What double materiality is
Double materiality is a framework for determining which sustainability topics a company should report on, based on two perspectives: financial materiality (inward) and impact materiality (outward) 29. A topic is material if it meets either perspective — if it affects the company's enterprise value OR if the company significantly affects that topic 26.
Financial materiality considers how sustainability matters create risks or opportunities that affect the company's cash flows, access to finance, or cost of capital over the short, medium, or long term 9. Impact materiality considers how the company's activities and business relationships create positive or negative effects on people and the environment 29.
The EU's Corporate Sustainability Reporting Directive (CSRD) mandates double materiality for all in-scope companies from 2024 26. The UK chose a different path: UK SRS requires financial materiality only, following the approach of the global IFRS sustainability standards 4.
Financial vs impact materiality: the fundamental difference
Financial materiality asks: "How do sustainability issues affect this company?" Impact materiality asks: "How does this company affect sustainability issues?" 9. A company might have high impact materiality on biodiversity (through land use) but low financial materiality (if biodiversity loss doesn't affect its business model) — or vice versa.
| Aspect | Definition | UK SRS | EU CSRD | Example |
|---|---|---|---|---|
| Financial Materiality | How sustainability issues affect enterprise value | Required | Required | Climate risks reducing asset values |
| Impact Materiality | How company activities affect society/environment | Not required | Required | Company emissions contributing to climate change |
| Disclosure Scope | What must be reported | Investor-focused only | Multi-stakeholder | UK: financial risks; EU: risks + impacts |
Under financial materiality, a fossil fuel company reports climate change because transition risks threaten its business model 9. Under impact materiality, the same company reports climate change because its operations contribute to global emissions — regardless of whether climate policy affects its revenues.
Impact materiality often requires reporting on topics that don't affect enterprise value but where the company has significant effects. This includes supply chain labour practices for companies with low operational labour risks, or biodiversity impacts for companies whose revenues aren't biodiversity-dependent 29.
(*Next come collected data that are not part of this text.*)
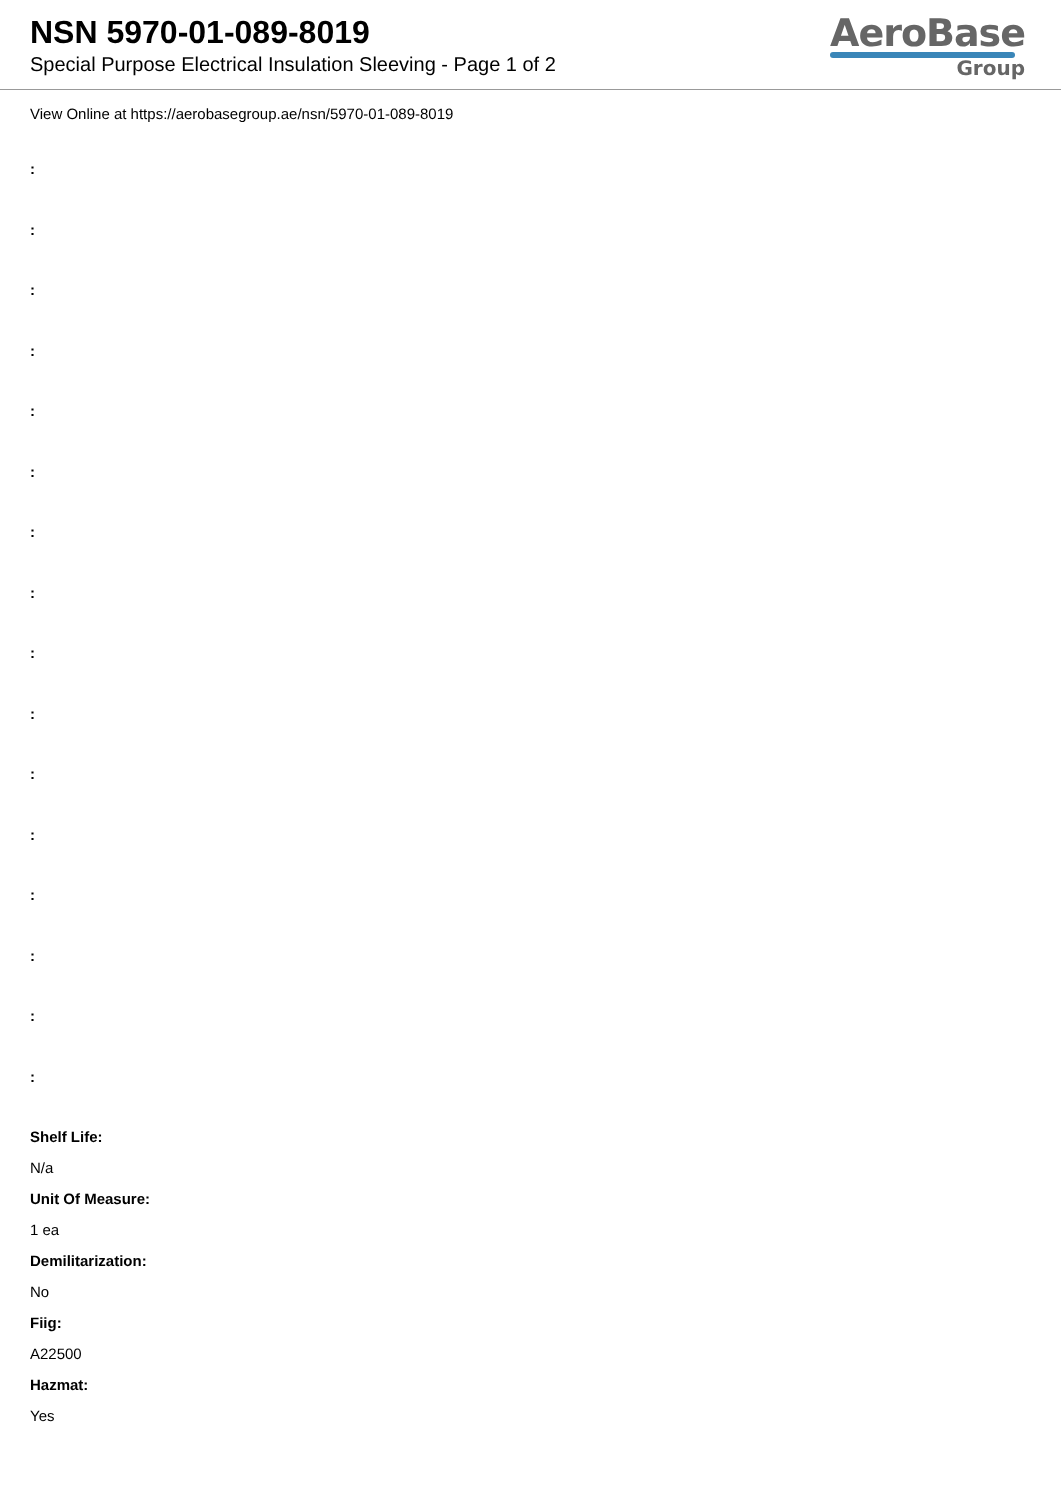NSN 5970-01-089-8019
Special Purpose Electrical Insulation Sleeving - Page 1 of 2
AeroBase
Group
View Online at https://aerobasegroup.ae/nsn/5970-01-089-8019
:
:
:
:
:
:
:
:
:
:
:
:
:
:
:
:
Shelf Life:
N/a
Unit Of Measure:
1 ea
Demilitarization:
No
Fiig:
A22500
Hazmat:
Yes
Why the UK chose financial materiality only
The UK aligned with the IFRS sustainability standards, which focus on investor-focused disclosure rather than multi-stakeholder reporting 4. This decision reflects the UK's capital markets-oriented approach to sustainability regulation, prioritising information that affects investment decisions over broader social and environmental accountability.
DBT's consultation response noted that financial materiality provides "decision-useful information" for investors while avoiding the complexity of assessing societal impacts that may not affect the company's financial performance 4. The approach reduces reporting burden for companies while maintaining focus on financially material climate and sustainability risks.
However, this creates a divergence from the EU, where UK companies with EU operations may need to conduct double materiality assessments for CSRD compliance while using financial materiality for UK reporting 26. Companies operating in both jurisdictions face dual frameworks with different materiality thresholds.
Practical implications for UK companies
Financial materiality typically results in narrower disclosure than double materiality, focusing on topics where sustainability issues create enterprise-level risks or opportunities 9. Companies may report fewer sustainability topics but with deeper analysis of financial connections.
For climate disclosure under UK SRS S2, financial materiality means reporting climate risks that affect business strategy, financial planning, or access to capital 4. Companies don't need to report climate impacts (such as their contribution to global emissions) unless those impacts create financial risks through regulation, reputation, or stakeholder pressure.
Social topics like workforce diversity or supply chain labour practices are material only if they create financial risks — through talent retention, regulatory compliance costs, or stakeholder pressure affecting revenues 9. Pure impact considerations (such as contribution to social inequality) don't trigger disclosure requirements under the UK approach.
Materiality assessment process under UK SRS
UK SRS materiality assessment follows a structured process: identify potential sustainability topics, assess their connection to enterprise value, determine which create material risks or opportunities, and justify the assessment with quantitative or qualitative analysis 4.
Companies must consider both current and anticipated future effects of sustainability topics on their business model, strategy, cash flows, access to finance, and cost of capital 9. The assessment covers short, medium, and long-term time horizons, with particular attention to transition and physical climate risks for climate disclosures.
Unlike double materiality, the assessment doesn't require evaluating the company's impacts on external stakeholders unless those impacts create material financial effects through stakeholder responses, regulatory changes, or reputational consequences 4. This focuses the analysis on investor-relevant information while potentially excluding broader sustainability impacts.